Relooking At The Value Of Large In-Person Meetings In Culture-Building

Large group meeting GETTY

Two of my early articles for Forbes were on QlikTech CEO Galvanizes Team, Delivers 50% Growth, and on Five Steps To Turn Wasteful Meetings Into Drivers Of Success. The main point was on the value of large in-person meetings in terms of building and strengthening culture.

QlikTech’s CEO, Lars Bjork knew that sustaining extraordinary growth required rejuvenating the team on a regular basis. That’s why each year every single one of his employees, from senior executives to the cleaning staff, participated in a five-day session that celebrated employees and connected the company’s global workforce while building their leadership skills. He was absolutely convinced that this was one critical element to their having been able to sustain a 50% Compound Annual Growth Rate for five years.

QlikTech’s annual “revaccination” was an opportunity for Lars to reiterate the corporate message and for employees to engage face-to-face with their colleagues from around the world. In homage to QlikTech’s Swedish roots, the same rock band is flown in from Sweden every year. But more importantly, They spend a full day on “value activities,” honoring people that had lived the company’s core values: Challenge, Move fast, Be open and straightforward, Teamwork for results, and Take responsibility.

Teamwork for results

Lars was a big believer that “Your only job as a leader and a manager is to make sure your team is successful.” He suggested that “If you want to grow at a high pace, hire the best and get out of the way because you are the bottleneck. If everything is going to go through you, every single small decision, nothing is going to happen because you only have 24 hours.”

Lars had “A consensus-driven leadership style. It’s all about motivating people, empowering them, and involving them in decision-making. And out of that, you will get more engaged, more loyal, and clearly more motivated people because they feel they contribute to something.”
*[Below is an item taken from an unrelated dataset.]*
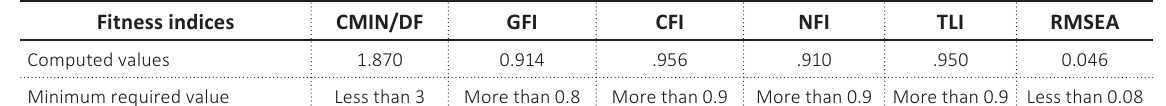
Table 5. Statistical fitness indices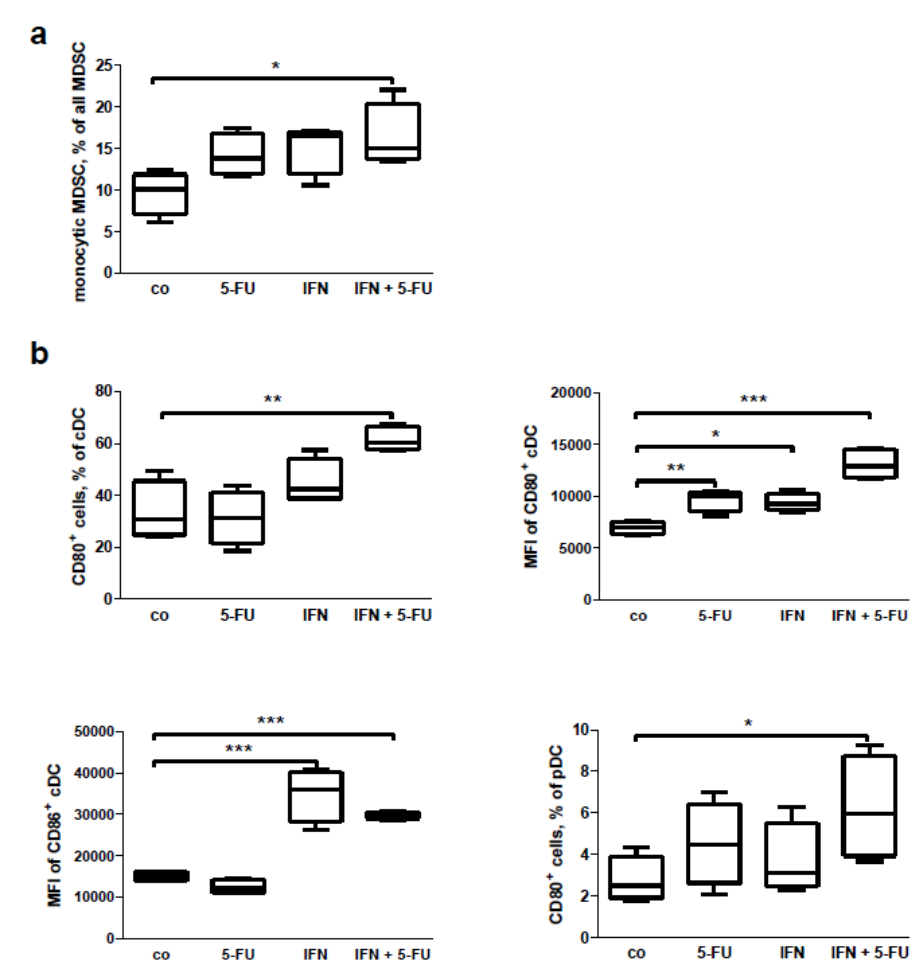
Figure 8. In vitro effects of therapies with IFN or 5-FU only or their combination on splenocytes from tumor-bearing mice: FACS analysis of ( a ) monocytic MDSC and ( b ) cDC and pDC. Results of four independent experiments are present, * p < 0.05, ** p < 0.01 and *** p < 0.001, co—control treated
Lars’ passion for getting the right people in the right roles in sync with the organization’s culture oozed out of his every pore. He was crystal clear on his strategic choices and plans. He evolved, reinforced, and celebrated good practices at every step. And he pulled everyone together once a year, along with smaller groups on an ongoing basis to reinforce their purpose of simplifying decision-making for business users across organizations.

QlikTech’s head of brand management, Pelle Rosell, told me the events themselves were not important. What mattered was the “brand experience.” Each gathering was the “starting point of every year’s journey.” For Pelle, enduring branding required an intersection of organizational values and brand values. He said branding is about belonging. Customers and employees don’t so much buy a brand or work for a company as they join it.

Culture as a Journey

For QlikTech, the summit was one critical element in that journey, but just one element. I asked QlikTech’s Chief People Officer Paul Farmer about the other elements:

First and foremost, you have to believe what you’re saying.” This company believes from top to bottom that, “being values-based will deliver performance of people and business.

When a company starts, its culture is its founder. As it grows, people watch the founder or CEO and follow his or her behaviors, relationships, attitudes, values, and environment. At some point, growth means more people, functions, geographies, and complexity across all sorts of dimensions. Along the way, the transmission of culture becomes less personal and more systemic. As Bjork put it, “I used to be able to greet everyone by their first name in the morning. I can’t do that anymore.”

Implications for today

At one level, the basic five steps to effective meetings still apply: 1) Get the context right. 2) Set clear objectives. 3) Complete appropriate pre-work. 4) Deliver. 5) Follow through.

The more important point is that there is no doubt that remote work has made some people more efficient. While it has made some individuals more effective, it is likely a barrier to the interpersonal relationships required to make interdependent teams successful. And there is no way you can build the same strong culture remotely that you can build in person.

The advantages QlikTech reaped from enabling its full organization to engage face-to-face with their colleagues from around the world before the pandemic are even more essential now.